**EXERCICES À TRAITER:**
A: Traduisez en anglais cette phrase du passage sur la médiumnité : « Nous dirons d’abord que le Spiritisme ne peut être responsable des individus qui prennent indûment la qualité de médium, pas plus que la science véritable n’est responsable des escamoteurs qui se disent physiciens. »
B: Poursuivez le passage sur la médiumnité à partir de sa dernière phrase.
── EXTRAIT
La plupart des poursuites, en pareil cas, ont pour objet l’exercice illégal de la médecine, ou des accusations de charlatanisme, jonglerie, ou escroquerie, par la voie de la médiumnité. Nous dirons d’abord que le Spiritisme ne peut être responsable des individus qui prennent indûment la qualité de médium, pas plus que la science véritable n’est responsable des escamoteurs qui se disent physiciens. Un charlatan peut donc dire qu’il opère à l’aide des Esprits, comme un prestidigitateur dit qu’il opère à l’aide de la physique ; c’est un moyen comme un autre de jeter de la poudre aux yeux ; tant pis pour ceux qui s’y laissent prendre. En second lieu, le Spiritisme, condamnant l’exploitation de la médiumnité, comme contraire aux principes de la doctrine au point de vue moral, et démontrant de plus qu’elle ne doit ni ne peut être un métier ni une profession, tout médium qui ne tire de sa faculté aucun profit direct ou indirect, ostensible ou dissimulé, écarte, par cela même, jusqu’à la suspicion d’escroquerie ou de charlatanisme ; dès lors qu’il n’est sollicité par aucun intérêt matériel, la jonglerie serait sans but. Le médium qui comprend ce qu’il y a de grave et de saint dans un don de cette nature croirait le profaner en le faisant servir à des choses mondaines, pour lui et pour les autres, ou s’il en faisait un objet d’amusement et de curiosité ; il respecte les Esprits comme il voudrait qu’on le respectât lui-même quand il sera Esprit, et ne les met pas en parade. Il sait en outre que la médiumnité ne peut être un moyen de divination ; qu’elle ne peut faire découvrir des trésors, des héritages, ni faciliter la réussite dans les chances aléatoires, et ne se fera jamais diseur de bonne aventure, ni pour de l’argent ni pour rien ; donc il n’aura jamais de démêlés avec la justice. Quant à la médiumnité guérissante, elle existe, cela est certain ; mais elle est subordonnée à des conditions restrictives qui excluent la possibilité de tenir bureau ouvert de consultations, sans suspicion de charlatanisme. C’est une œuvre de dévouement et de sacrifice, et non de spéculation. Exercée avec désintéressement, prudence et discernement, et renfermée dans les limites tracées par la doctrine, elle ne peut tomber sous le coup de la loi.
En résumé, le médium selon les vues de la Providence et le Spiritisme, qu’il soit artisan ou prince, car il y en a dans les palais et dans les chaumières, a reçu un mandat qu’il accomplit religieusement et avec dignité ; il ne voit dans sa faculté qu’un moyen de glorifier Dieu et de servir son prochain, et non un instrument pour servir ses intérêts ou satisfaire sa vanité ; il se fait estimer et respecter par sa simplicité, sa modestie et son abnégation, ce qui n’est pas le fait de ceux qui cherchent à s’en faire un marchepied.
────
── DONNÉES FOURNIES
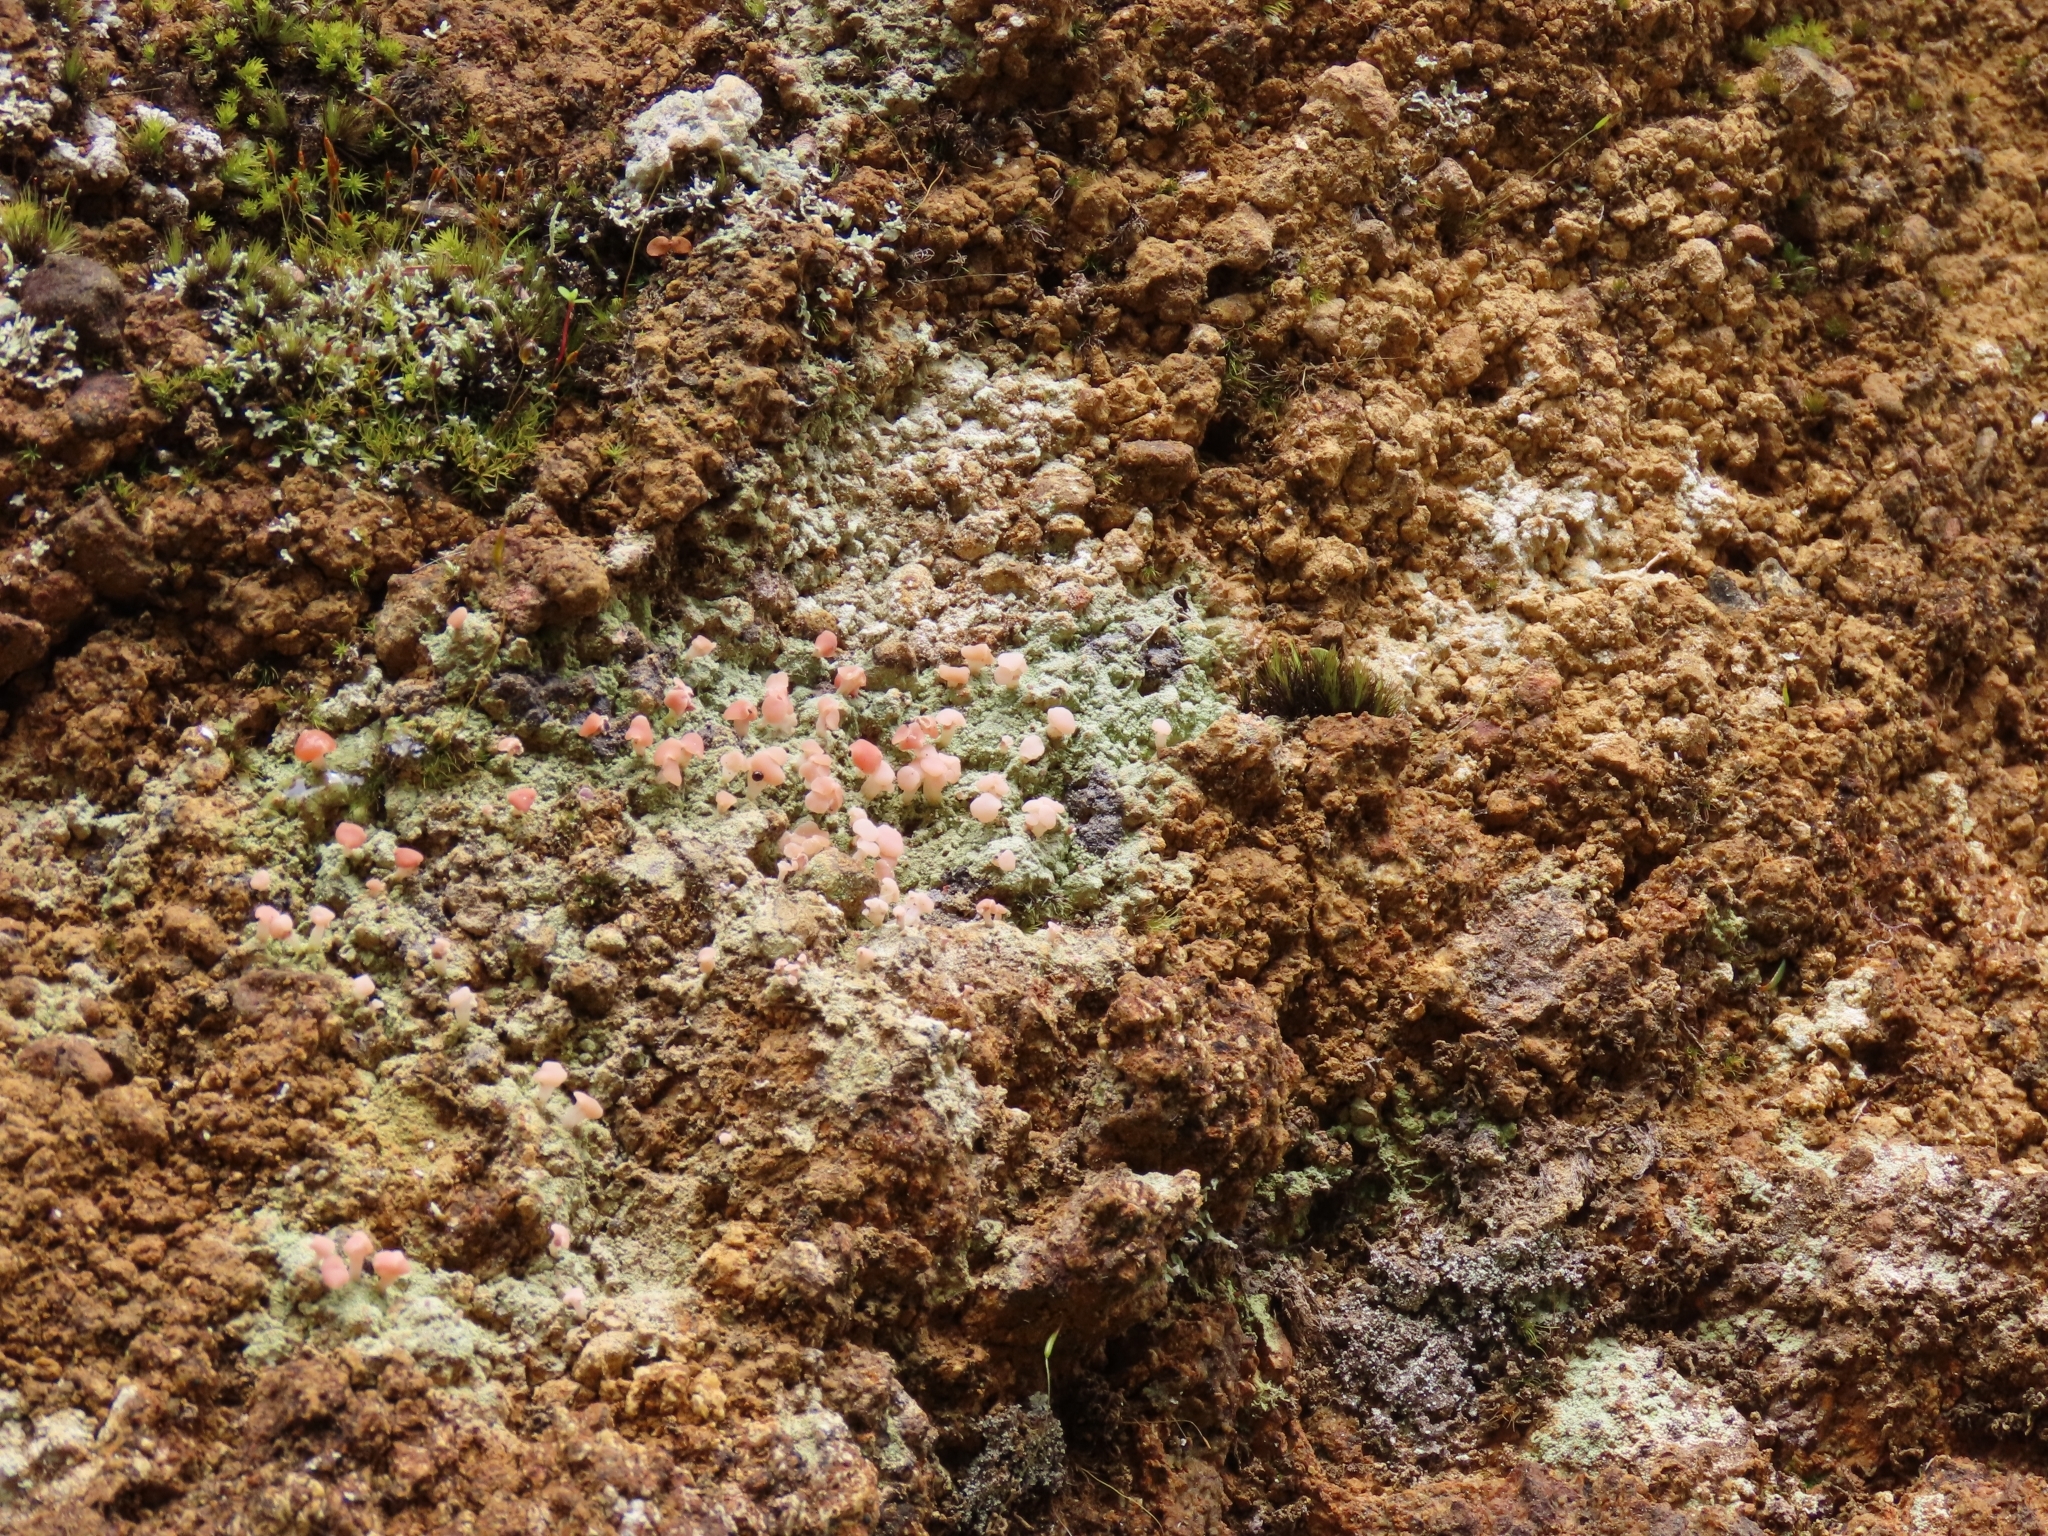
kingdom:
────
**RÉPONSES AUX EXERCICES:**
A: We will say first that Spiritism cannot be held responsible for individuals who improperly assume the role of medium, any more than true science is responsible for the conjurers who call themselves physicists.

B:
3. — La justice, en sévissant contre les médiums exploiteurs, ceux qui mésusent d’une faculté réelle, ou simulent une faculté qu’ils n’ont pas, ne frappe donc point la doctrine, mais l’abus ; or, le Spiritisme vrai et sérieux, qui ne vit point d’abus, ne peut qu’y gagner en considération, et ne saurait prendre sous son patronage ceux qui ne peuvent qu’égarer l’opinion publique sur son compte ; en prenant fait et cause pour eux, il assumerait la responsabilité de ce qu’ils font, car ceux-là ne sont pas vraiment Spirites, fussent-ils même réellement médiums.
4. — Tant qu’on ne poursuit dans un Spirite, ou dans ceux qui se donnent pour tels, que les actes répréhensibles aux yeux de la loi, le rôle du défenseur est de discuter l’acte en lui-même, abstraction faite de la croyance de l’accusé ; ce serait un tort grave de chercher à justifier l’acte au nom de la doctrine ; il doit, au contraire, s’attacher à démontrer qu’elle y est étrangère ; l’accusé tombe alors dans le droit commun.
5. — Un fait incontestable, c’est que plus les connaissances d’un magistrat sont étendues et variées, plus il est apte à apprécier les faits sur lesquels il est appelé à se prononcer. Dans un cas de médecine légale, par exemple, il est évident que celui qui ne serait pas totalement étranger à la science saura mieux juger la valeur des arguments de l’accusation et de la défense que celui qui n’en sait pas le premier mot. Dans une affaire où le Spiritisme serait en cause, et aujourd’hui qu’il est à l’ordre du jour, il peut se présenter incidemment, comme principal ou accessoire, dans une foule de cas, il y a un intérêt réel pour les magistrats à savoir au moins ce que c’est, sans être tenus pour cela d’être Spirites. Dans un des cas précités, ils sauraient incontestablement mieux discerner l’abus de la vérité.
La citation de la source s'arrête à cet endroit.